### WORK INSTRUCTIONS
(1) Using the text on structure in architecture, answer these:
(a) About how long should the summary for each chapter be?
(b) By when must the assignment be submitted to the instructor?
(c) Which building materials did architecture develop through?
(2) Pick up the text on structure in architecture after its last sentence and carry it on.

Read textbook Chapters 1-5 (pages 1-66) and prepare a synopsis (summary) of the contents about 1 page long for each Chapter (Chapters 1thru5 all in one WORD Document) and submit it to the Instructor by midnight Sunday. Please prepare your assignment in a single spaced MS WORD Document Format and it doesn't have to be in APA Style. You can use charts/figures/visuals to enhance your Assignment.
Chapter 1: Structure in Architecture
Chapter 1 introduces the concept and purpose of structure and compares natural with human made structures. The historical development of structures from the earliest Greek edifices through gothic cathedrals to modern skyscrapers are discussed. Utilitarian as well as aesthetic considerations are presented with the aid of several photographs. The need for close cooperation between the architect and the structural engineer is emphasized.
Summary of ideas presented in the chapter:
Structure is the external or internal armature that gives physical objects form and resistance to external forces.
Structure may be human-made or natural.
Built structures frequently imitate nature. Cooperation between architects and engineers is essential for successful structures; they complement each other. Multiple engineering disciplines are needed in a building project.
Architecture evolved and changed with the development of building materials from stone and wood to steel, concrete, and composites.

### MATERIAL SHOWN
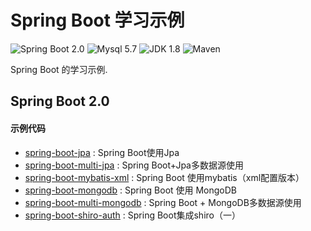 # Spring Boot 学习示例

![Spring Boot 2.0](https://img.shields.io/badge/Spring%20Boot-2.0-brightgreen.svg)
![Mysql 5.7](https://img.shields.io/badge/Mysql-5.7-blue.svg)
![JDK 1.8](https://img.shields.io/badge/JDK-1.8-brightgreen.svg)
![Maven](https://img.shields.io/badge/Maven-3.5.2-yellowgreen.svg)

Spring Boot 的学习示例.

## Spring Boot 2.0

 ####  示例代码

- [spring-boot-jpa](<https://github.com/geelaro/spring-boot-samples/tree/master/spring-boot-jpa>) : Spring Boot使用Jpa
- [spring-boot-multi-jpa](<https://github.com/geelaro/spring-boot-samples/tree/master/spring-boot-multi-jpa>) : Spring Boot+Jpa多数据源使用
- [spring-boot-mybatis-xml](<https://github.com/geelaro/spring-boot-samples/tree/master/spring-boot-mybatis-xml>) : Spring Boot 使用mybatis（xml配置版本）
- [spring-boot-mongodb](<https://github.com/geelaro/spring-boot-samples/tree/master/spring-boot-mongodb>) : Spring Boot 使用 MongoDB
- [spring-boot-multi-mongodb](<https://github.com/geelaro/spring-boot-samples/tree/master/spring-boot-multi-mongodb>) : Spring Boot + MongoDB多数据源使用
- [spring-boot-shiro-auth](<https://github.com/geelaro/spring-boot-samples/tree/master/spring-boot-shiro-auth>) : Spring Boot集成shiro（一）



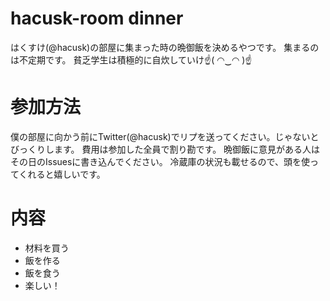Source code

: # hacusk-room dinner 
はくすけ(@hacusk)の部屋に集まった時の晩御飯を決めるやつです。
集まるのは不定期です。
貧乏学生は積極的に自炊していけ☝( ◠‿◠ )☝

# 参加方法
僕の部屋に向かう前にTwitter(@hacusk)でリプを送ってください。じゃないとびっくりします。
費用は参加した全員で割り勘です。
晩御飯に意見がある人はその日のIssuesに書き込んでください。
冷蔵庫の状況も載せるので、頭を使ってくれると嬉しいです。

# 内容
- 材料を買う
- 飯を作る
- 飯を食う
- 楽しい！
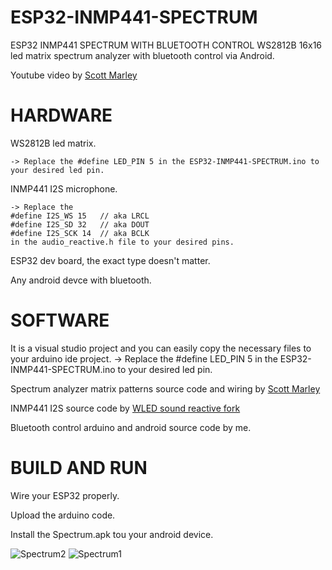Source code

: # ESP32-INMP441-SPECTRUM
ESP32 INMP441 SPECTRUM WITH BLUETOOTH CONTROL
WS2812B 16x16 led matrix spectrum analyzer with bluetooth control via Android.

Youtube video by [Scott Marley](https://www.youtube.com/watch?v=9PEjvFkdpIE)

# HARDWARE
WS2812B led matrix.

    -> Replace the #define LED_PIN 5 in the ESP32-INMP441-SPECTRUM.ino to your desired led pin.
INMP441 I2S microphone.

    -> Replace the
    #define I2S_WS 15   // aka LRCL
    #define I2S_SD 32   // aka DOUT
    #define I2S_SCK 14  // aka BCLK
    in the audio_reactive.h file to your desired pins.
ESP32 dev board, the exact type doesn't matter.

Any android devce with bluetooth.

# SOFTWARE
It is a visual studio project and you can easily copy the necessary files to your arduino ide project.
    -> Replace the #define LED_PIN 5 in the ESP32-INMP441-SPECTRUM.ino to your desired led pin.

Spectrum analyzer matrix patterns source code and wiring by [Scott Marley](https://github.com/s-marley/ESP32-INMP441-Matrix-VU)

INMP441 I2S source code by [WLED sound reactive fork](https://github.com/atuline/WLED)

Bluetooth control arduino and android source code by me.

# BUILD AND RUN
Wire your ESP32 properly.

Upload the arduino code.

Install the Spectrum.apk tou your android device.

![Spectrum2](https://user-images.githubusercontent.com/61933721/123284117-ac32ba80-d514-11eb-8535-3f3880f1a3d9.png)
![Spectrum1](https://user-images.githubusercontent.com/61933721/123284133-afc64180-d514-11eb-88a6-4419e1215f16.png)


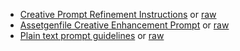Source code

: * [Creative Prompt Refinement Instructions](creative_prompt_refinement_instructions.html) or [raw](creative_prompt_refinement_instructions.md)
* [Assetgenfile Creative Enhancement Prompt](assetgenfile_creative_enhancement_prompt.html) or [raw](assetgenfile_creative_enhancement_prompt.md)
* [Plain text prompt guidelines](plain_text_prompt_guidelines.html) or [raw](plain_text_prompt_guidelines.md)
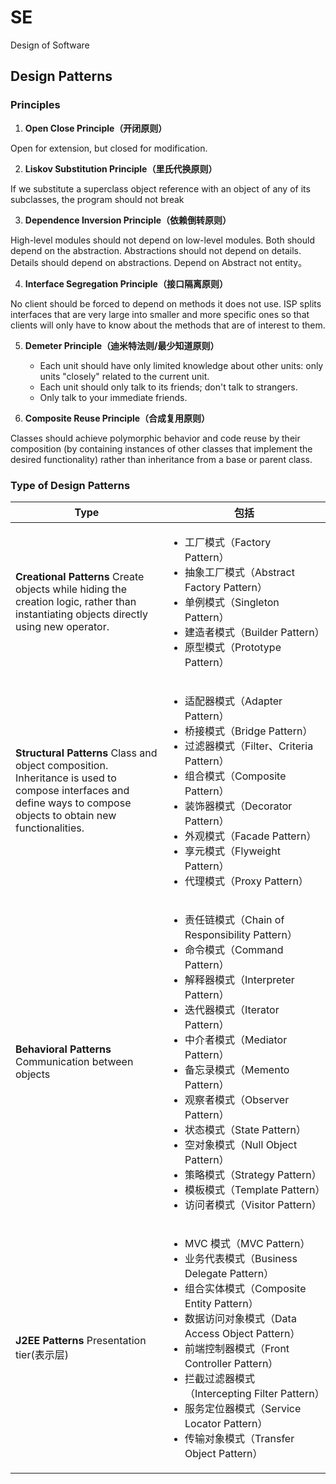 # SE

Design of Software

## Design Patterns

### Principles

1. **Open Close Principle（开闭原则）**
  
  Open for extension, but closed for modification.

2. **Liskov Substitution Principle（里氏代换原则）**
  
  If we substitute a superclass object reference with an object of any of its subclasses, the program should not break

3. **Dependence Inversion Principle（依赖倒转原则）**
  
  High-level modules should not depend on low-level modules. Both should depend on the abstraction.
  Abstractions should not depend on details. Details should depend on abstractions.
  Depend on Abstract not entity。

4. **Interface Segregation Principle（接口隔离原则）**
  
  No client should be forced to depend on methods it does not use.  ISP splits interfaces that are very large into smaller and more specific ones so that clients will only have to know about the methods that are of interest to them.

5. **Demeter Principle（迪米特法则/最少知道原则）**
    * Each unit should have only limited knowledge about other units: only units "closely" related to the current unit.
    * Each unit should only talk to its friends; don't talk to strangers.
    * Only talk to your immediate friends.

6. **Composite Reuse Principle（合成复用原则）**
  
  Classes should achieve polymorphic behavior and code reuse by their composition (by containing instances of other classes that implement the desired functionality) rather than inheritance from a base or parent class.
  
### Type of Design Patterns

| Type                                                                                                                                                                   | 包括                                                                                                                                                                                                                                                                                                                                                                                       |
|------------------------------------------------------------------------------------------------------------------------------------------------------------------------|--------------------------------------------------------------------------------------------------------------------------------------------------------------------------------------------------------------------------------------------------------------------------------------------------------------------------------------------------------------------------------------------|
| 	**Creational Patterns** Create objects while hiding the creation logic, rather than instantiating objects directly using new operator. | <ul> <li style="width:200px">工厂模式（Factory Pattern）</li> <li>抽象工厂模式（Abstract Factory Pattern）</li> <li>单例模式（Singleton Pattern）</li><li>建造者模式（Builder Pattern）</li><li>原型模式（Prototype Pattern）</li></ul>  |
| **Structural Patterns** Class and object composition. Inheritance is used to compose interfaces and define ways to compose objects to obtain new functionalities.   |<ul> <li>适配器模式（Adapter Pattern）</li> <li>桥接模式（Bridge Pattern）</li> <li>过滤器模式（Filter、Criteria Pattern）</li><li>组合模式（Composite Pattern） </li><li>装饰器模式（Decorator Pattern）</li><li>外观模式（Facade Pattern）</li><li>享元模式（Flyweight Pattern）</li><li>代理模式（Proxy Pattern）</li></ul> |
| **Behavioral Patterns** Communication between objects                                                                                                                |<ul> <li>责任链模式（Chain of Responsibility Pattern）</li> <li>命令模式（Command Pattern）</li> <li>解释器模式（Interpreter Pattern）</li><li>迭代器模式（Iterator Pattern） </li><li>中介者模式（Mediator Pattern）</li><li>备忘录模式（Memento Pattern）</li><li> 观察者模式（Observer Pattern）</li><li>状态模式（State Pattern）</li><li>空对象模式（Null Object Pattern）</li><li>策略模式（Strategy Pattern）</li><li> 模板模式（Template Pattern） </li><li>访问者模式（Visitor Pattern）</li></ul>           |
| **J2EE Patterns** Presentation tier(表示层)  |<ul> <li>MVC 模式（MVC Pattern）</li> <li>业务代表模式（Business Delegate Pattern）</li> <li> 组合实体模式（Composite Entity Pattern）</li><li>数据访问对象模式（Data Access Object Pattern） </li><li>前端控制器模式（Front Controller Pattern）</li><li>拦截过滤器模式（Intercepting Filter Pattern）</li><li>  服务定位器模式（Service Locator Pattern）</li><li>传输对象模式（Transfer Object Pattern）</li></ul>                  |
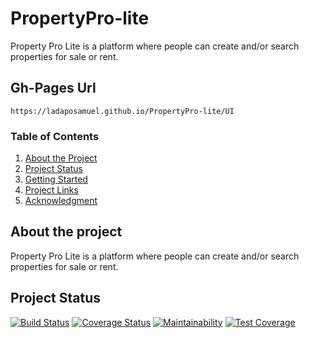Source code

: # PropertyPro-lite
Property Pro Lite is a platform where people can create and/or search properties for sale or rent.


 ## Gh-Pages Url 	
 `https://ladaposamuel.github.io/PropertyPro-lite/UI`	
 
 ### Table of Contents

 1. [About the Project](#about-the-project)
1. [Project Status](#project-status)
1. [Getting Started](#getting-started)
1. [Project Links](#project-links)
1. [Acknowledgment](#Acknowledgement)

 ## About the project

Property Pro Lite is a platform where people can create and/or search properties for sale or rent.

 ## Project Status

[![Build Status](https://travis-ci.org/ladaposamuel/PropertyPro-lite.svg?branch=develop)](https://travis-ci.org/ladaposamuel/PropertyPro-lite) [![Coverage Status](https://coveralls.io/repos/github/ladaposamuel/PropertyPro-lite/badge.svg?branch=develop)](https://coveralls.io/github/ladaposamuel/PropertyPro-lite?branch=develop) [![Maintainability](https://api.codeclimate.com/v1/badges/b17e8288b44d2a31ae7b/maintainability)](https://codeclimate.com/github/ladaposamuel/PropertyPro-lite/maintainability) [![Test Coverage](https://api.codeclimate.com/v1/badges/b17e8288b44d2a31ae7b/test_coverage)](https://codeclimate.com/github/ladaposamuel/PropertyPro-lite/test_coverage)

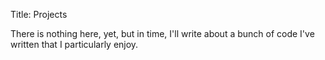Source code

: Title: Projects

There is nothing here, yet, but in time, I'll write about a bunch of code I've written that I particularly enjoy.
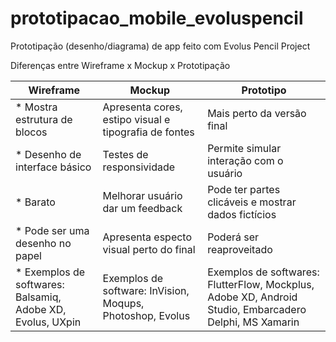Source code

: # prototipacao_mobile_evoluspencil
Prototipação (desenho/diagrama) de app feito com Evolus Pencil Project

Diferenças entre Wireframe x Mockup x Prototipação

| Wireframe  | Mockup | Prototipo |
| ------------- | ------------- | ------- |
| * Mostra estrutura de blocos  | Apresenta cores, estipo visual e tipografia de fontes | Mais perto da versão final |
| * Desenho de interface básico  | Testes de responsividade | Permite simular interação com o usuário |
| * Barato  | Melhorar usuário dar um feedback | Pode ter partes clicáveis e mostrar dados fictícios |
| * Pode ser uma desenho no papel  | Apresenta especto visual perto do final | Poderá ser reaproveitado |
| * Exemplos de softwares: Balsamiq, Adobe XD, Evolus, UXpin  | Exemplos de software: InVision, Moqups, Photoshop, Evolus | Exemplos de softwares: FlutterFlow, Mockplus, Adobe XD, Android Studio, Embarcadero Delphi, MS Xamarin |
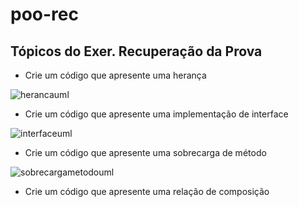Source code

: # poo-rec

## Tópicos do Exer. Recuperação da Prova

* Crie um código que apresente uma herança

![herancauml](https://user-images.githubusercontent.com/104468335/194680426-58d18d93-bc13-4048-aa7f-4a074cb8ef20.png)

* Crie um código que apresente uma implementação de interface

![interfaceuml](https://user-images.githubusercontent.com/104468335/194682330-c19fa348-05bf-4d00-8084-a6e1e55828c4.png)

* Crie um código que apresente uma sobrecarga de método

![sobrecargametodouml](https://user-images.githubusercontent.com/104468335/194682573-3fce1d02-3a02-454f-bc20-fc6d3f23aea6.png)

* Crie um código que apresente uma relação de composição
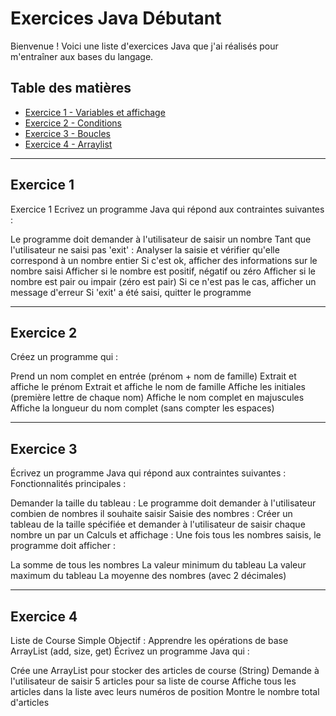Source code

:# Exercices Java Débutant

Bienvenue ! Voici une liste d'exercices Java que j'ai réalisés pour m'entraîner aux bases du langage.

## Table des matières

- [Exercice 1 - Variables et affichage](#exercice-1)
- [Exercice 2 - Conditions](#exercice-2)
- [Exercice 3 - Boucles](#exercice-3)
- [Exercice 4 - Arraylist](#exercice-4)

---

## Exercice 1

Exercice 1
Ecrivez un programme Java qui répond aux contraintes suivantes :

Le programme doit demander à l'utilisateur de saisir un nombre
Tant que l'utilisateur ne saisi pas 'exit' :
Analyser la saisie et vérifier qu'elle correspond à un nombre entier
Si c'est ok, afficher des informations sur le nombre saisi
Afficher si le nombre est positif, négatif ou zéro
Afficher si le nombre est pair ou impair (zéro est pair)
Si ce n'est pas le cas, afficher un message d'erreur
Si 'exit' a été saisi, quitter le programme

<!-- 🔗 Voir le code source : [exo1/Exo1.java](exo1/Exo1.java) -->

---

## Exercice 2

Créez un programme qui :

Prend un nom complet en entrée (prénom + nom de famille)
Extrait et affiche le prénom
Extrait et affiche le nom de famille
Affiche les initiales (première lettre de chaque nom)
Affiche le nom complet en majuscules
Affiche la longueur du nom complet (sans compter les espaces)

<!-- 🔗 Voir le code source : [exo2/Exo2.java](exo2/Exo2.java) -->

---

## Exercice 3

Écrivez un programme Java qui répond aux contraintes suivantes :
Fonctionnalités principales :

Demander la taille du tableau : Le programme doit demander à l'utilisateur combien de nombres il souhaite saisir
Saisie des nombres : Créer un tableau de la taille spécifiée et demander à l'utilisateur de saisir chaque nombre un par un
Calculs et affichage : Une fois tous les nombres saisis, le programme doit afficher :

La somme de tous les nombres
La valeur minimum du tableau
La valeur maximum du tableau
La moyenne des nombres (avec 2 décimales)

---

## Exercice 4

Liste de Course Simple
Objectif : Apprendre les opérations de base ArrayList (add, size, get)
Écrivez un programme Java qui :

Crée une ArrayList pour stocker des articles de course (String)
Demande à l'utilisateur de saisir 5 articles pour sa liste de course
Affiche tous les articles dans la liste avec leurs numéros de position
Montre le nombre total d'articles

<!-- 🔗 Voir le code source : [exo3/Exo3.java](exo3/Exo3.java) -->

### OUTPUTS BY TASK
(1)
(a) About 1 page.
(b) By midnight Sunday.
(c) From stone and wood to steel, concrete, and composites.

(2)
The advent of computers has simplified the design of complicated and daring forms.
Chapter 2: Building Loads and Codes
The chapter discusses the loads structures must resist. The difference between dead and live loads is explained and typical weights of building materials are tabulated as are most frequent design loads for various structures. Permissible loads are dictated by international as well as local building codes. Safety factors, the ratios between permissible and actually applied loads are also part of the codes. The intensity of snow and wind loads over the United States are shown on maps. Their destructive effects are presented. Stresses and elongations produced by temperature changes and by support settlements are discussed together with techniques to reduce their effects. The differences between static or slowly applied loads and dynamic loads are explained. Dynamic loads, such as impacts, vibrations and earthquakes are described. Resonance and fundamental periods of motion are introduced. A seismic intensity map for earthquake intensities over the US is presented. Various structural damping systems for dynamic load mitigation are also shown.
Summary of Ideas Presented in Chapter 2:
Structure is the load-carrying part of physical objects.
Loads are categorized as applied and hidden loads.
Applied loads are the ones the structure must support. These are as follows: Dead loads (the weights of building materials and of all permanent fixtures); live loads (occupancy loads and movable fixtures); wind, snow, and earthquake loads; as well as others, such as dynamic loads produced by machinery.
Hidden loads are produced by thermal environments and support settlements.
Building codes dictate the design values for each load category depending on the purpose of the building. The codes may also prescribe heights, and type of construction depending on locality.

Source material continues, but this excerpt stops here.